Depuis mon arrivée dans ce pays du Golfe persique, j’évolue presque exclusivement dans un univers masculin. Pourtant bien présentes dans l’espace public, les Omanaises vivent dans un monde parallèle. De ces femmes, je n’aperçois que la lourde et sombre abaya locale, les contacts demeurent très furtifs, voire inexistants. J’ai principalement à faire à la gent masculine, comme si la ville m’avait ouvert les portes d’un harem d’hommes.

Un matin, je file vers le marché aux poissons, en quête d’une bonne pêche de photos. Il est à peine six heures et déjà la lumière cogne sur les tôles blanches du bâtiment. Devant l’entrée, ça sent l’eau de mer et l’huile de moteur. Des camions déchargent. Jadis grouillant et désordonné sous un modeste hangar, le marché est devenu une grande halle aux allures futuristes aux sols, aux murs et aux tables semblables à un grand bloc opératoire pour les poissons.

À l’ombre du miracle économique

Un requin est découpé en tranches au couteau devant l’acheteur, tandis qu’un homme en dishdasha (la jellabah portée dans le pays) vient choisir un thon jaune pour sa famille. À côté, un restaurant de Mutrah passe commande de calmars vivants. M’approchant d’un étal, un jeune Indien me montre avec fierté un énorme mérou pêché à la ligne. Il m’explique son quotidien : lever à 3 heures dans la mosquée où il dort, livraison, tri, nettoyage… 

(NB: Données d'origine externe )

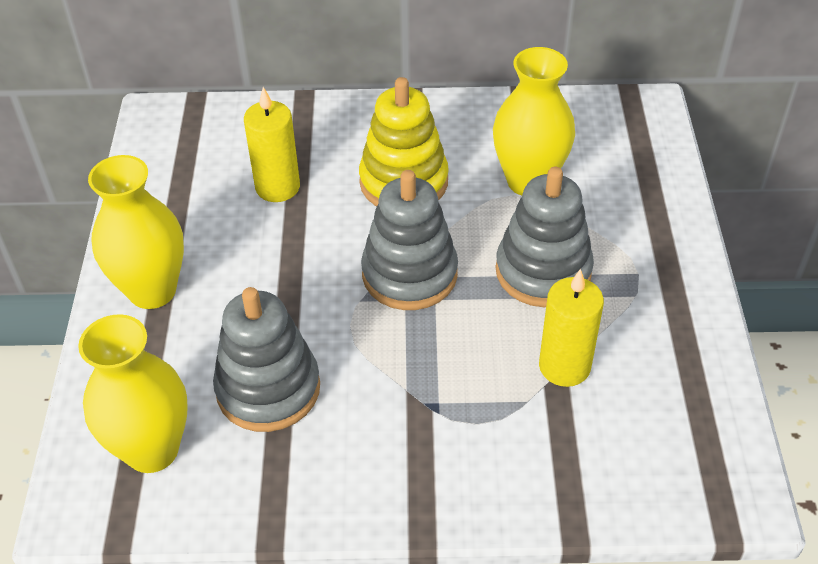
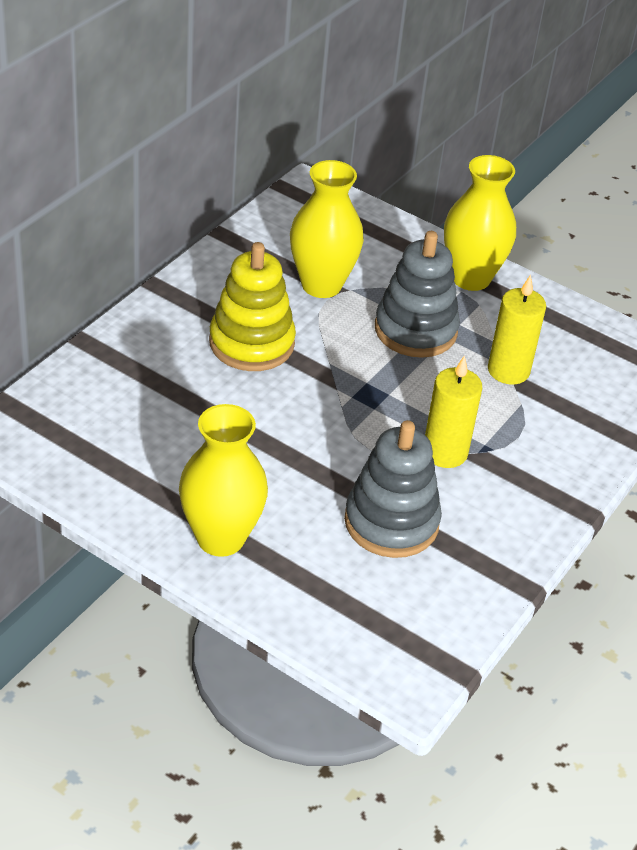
camera: 60 degrees left, 5 degrees down
yellow vase [78,314,188,473] -> yellow vase moved to [444,155,516,291]
yellow candle [244,87,300,202] -> yellow candle moved to [425,355,482,468]
grey stacking toy [361,170,458,310] -> none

Plus loin, un vieil Omanais fume en silence devant son étal vide. Il ne vend plus. Il vient “voir les anciens collègues”. Un gamin passe à côté en poussant un chariot chargé de sardines, pieds nus sur le carrelage mouillé. La mer, ici, est à la fois richesse et piège. Elle nourrit, elle emploie, elle tue parfois. Elle a façonné le pays, mais aujourd’hui ceux qui en extraient la matière première ne sont plus les Omanais des livres d’histoire ; ce sont les travailleurs venus d’ailleurs, au statut précaire, au visage invisible.

 Ils vivent dans des baraques de fortune, parfois dans des containers, à l’ombre du miracle économique. Le marché sent le sang, la marée et le chlore comme dans toute ville portuaire dans le monde. Une odeur qui colle à la peau. À la sortie, des chats attendent les restes.

Aux premières lueurs du jour quand la lumière dorée fait scintiller "la Corniche" de Mutrah, je m’aventure le long d’une volée de marches taillées directement dans la pierre, derrière les anciennes maisons blanches qui côtoient le vieux souk. Un léger parfum d’encens flotte dans l’air, porté par la brise marine. Le chemin s’élève rapidement pour atteindre un premier point de vue spectaculaire sur le port, les coupoles dorées des mosquées et la silhouette du Fort de Mutrah. L’imposant yacht du Sultan se devine au loin, contraste avec les petits boutres en bois sur les eaux du Golfe.

Notre humanité commune

Les anciennes caravanes ont emprunté ce même chemin,  reliant Mutrah à Mascate par-delà les montagnes. Aujourd’hui ce sont plutôt des chèvres effarouchées que l’on aperçoit entre les rochers au sommet des crêtes. Au milieu de la matinée, le couperet tombe : le soleil attaque. La température dépasse les quarante degrés avec un très fort taux d’humidité. 

Mon pantalon colle à la peau comme s’il était enduit de pâte de datte, la nourriture des chameliers. Après plusieurs heures de marche, le chemin aboutit sur un vaste plateau où un chantier est en cours. Des ouvriers engoncés dans un bleu de travail, visages enroulés dans une écharpe de laine tenue par un casque en plastique construisent un funiculaire pour un futur complexe touristique. 

J’ai droit à mon sempiternel “tu vas où ?” Puis, sans que je leur demande ils m’indiquent la fontaine réfrigérée à l’ombre d’une baraque. Ici l’eau est un langage universel sans parole. Au cœur de la fournaise elle est aussi un gage de survie, et son partage rappelle notre humanité commune.